*AUSGEWÄHLTER TEXT*
++++

Weitere Waffenfunde und DNA im Fall des Polizistenmordes
AUGSBURG: Bei weiteren Suchmaßnahmen durch die Soko Spickel konnten neue wichtige Beweismittel sichergestellt werden. In einem Versteck der beiden Tatverdächtigen, das bei einer Familienangehörigen gefunden wurde, waren u.a. ca. zehn scharfe Schusswaffen deponiert. Neben mehreren großkalibrigen Faustfeuerwaffen konnten auch drei funktionsfähige Schnellfeuergewehre vom Typ „Kalashnikov“ samt diversen Magazinen und umfangreicher Munition aufgefunden werden. Das Kaliber dieser Waffen passt zu den Hülsen und Geschossen, die am Tatort aufgefunden wurden. Ob es sich bei den aufgefundenen Waffen um eine der Tatwaffen handelt, wird derzeit durch Spezialisten des Landes- und Bundeskriminalamtes untersucht.
Alleine der Besitz solcher Kriegswaffen ist ein Verbrechen nach dem Kriegswaffenkontrollgesetz.
Neben den Waffen wurden am gleichen Objekt auch noch acht scharfe und funktionsfähige Handgranaten aus osteuropäischer Fertigung aufgefunden. Diese Handgranaten wurden durch eine technische Sondereinheit des Bayerischen Landeskriminalamtes gesichert sowie entschärft und werden derzeit kriminaltechnisch untersucht. Lichtbilder hierzu werden zeitversetzt im Internetangebot der Bayerischen Polizei unter www.polizei.bayern.de zum Download eingestellt und liegen dieser Mail bei.
Derzeit gibt es keine Anhaltspunkte dafür, dass die Familienangehörige Kenntnis von den gelagerten Waffen hatte.
In einem anderen Objekt, das ebenfalls als Waffendepot für die Tatverdächtigen diente, wurde eine Tasche aufgefunden, welche die Täter mutmaßlich bei der Tatausführung mitgeführt hatten und nach der intensiv gefahndet wurde. An dieser Tasche wurden Blutanhaftungen festgestellt. Die kriminaltechnische DNA-Untersuchung führte zu dem Ergebnis, dass das Blut vom ermordeten Polizeibeamten Vieth stammt.
Die beiden Tatverdächtigen machen derzeit keine Angaben zum Sachverhalt.

++++

*ZU ERLEDIGENDE AUFGABE*
Schreibe den Abschnitt des Textes über den Polizistenmord von „Neben den Waffen“ bis einschließlich „dieser Mail bei.“ ab und ändere dabei „acht“ in „sieben“. Die Daten werden zur Bearbeitung nicht gebraucht.

*DATEN*

++++

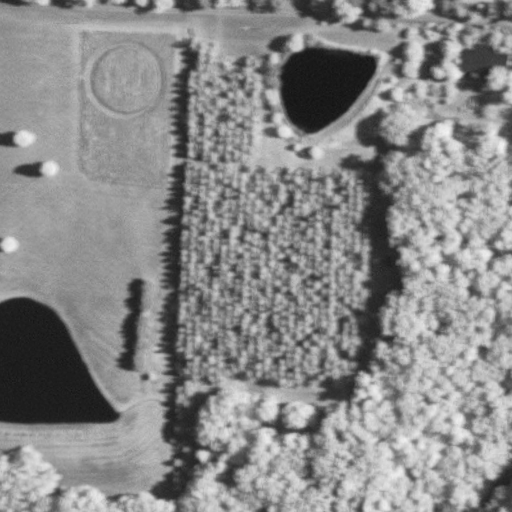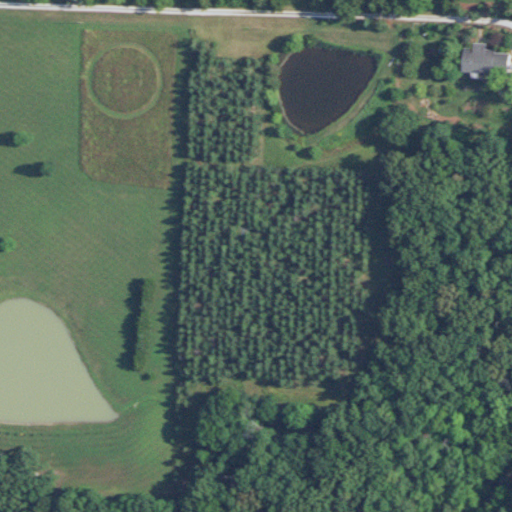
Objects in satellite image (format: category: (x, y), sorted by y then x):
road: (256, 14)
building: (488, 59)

++++

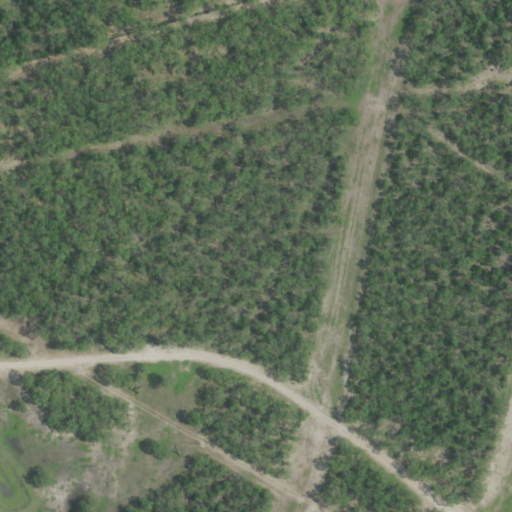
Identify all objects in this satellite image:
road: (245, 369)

++++

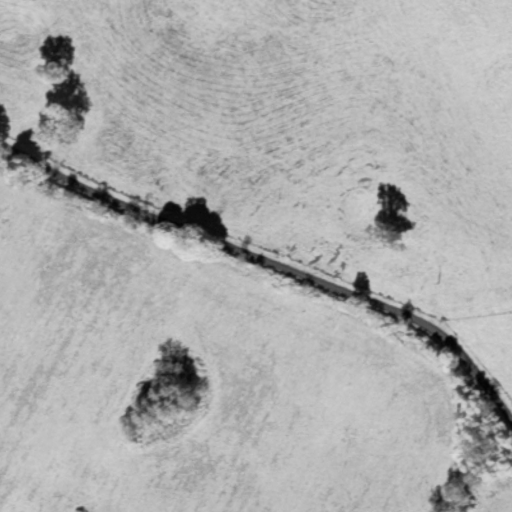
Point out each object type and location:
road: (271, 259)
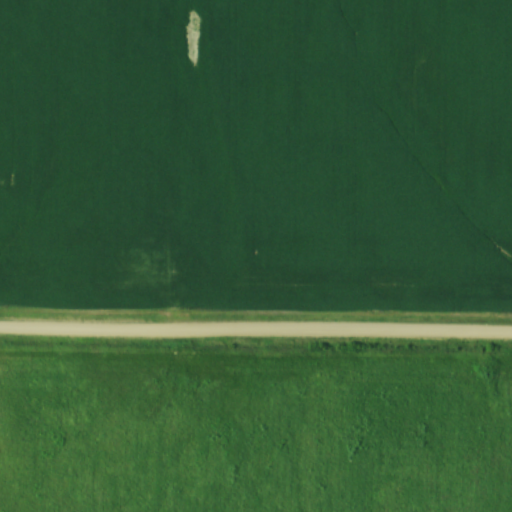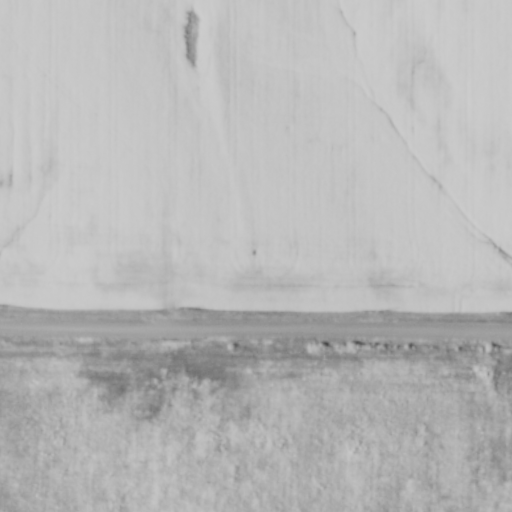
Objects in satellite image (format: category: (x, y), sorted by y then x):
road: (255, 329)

++++

*ANTWORT ZUR AUFGABE*
Neben den Waffen wurden am gleichen Objekt auch noch sieben scharfe und funktionsfähige Handgranaten aus osteuropäischer Fertigung aufgefunden. Diese Handgranaten wurden durch eine technische Sondereinheit des Bayerischen Landeskriminalamtes gesichert sowie entschärft und werden derzeit kriminaltechnisch untersucht. Lichtbilder hierzu werden zeitversetzt im Internetangebot der Bayerischen Polizei unter www.polizei.bayern.de zum Download eingestellt und liegen dieser Mail bei.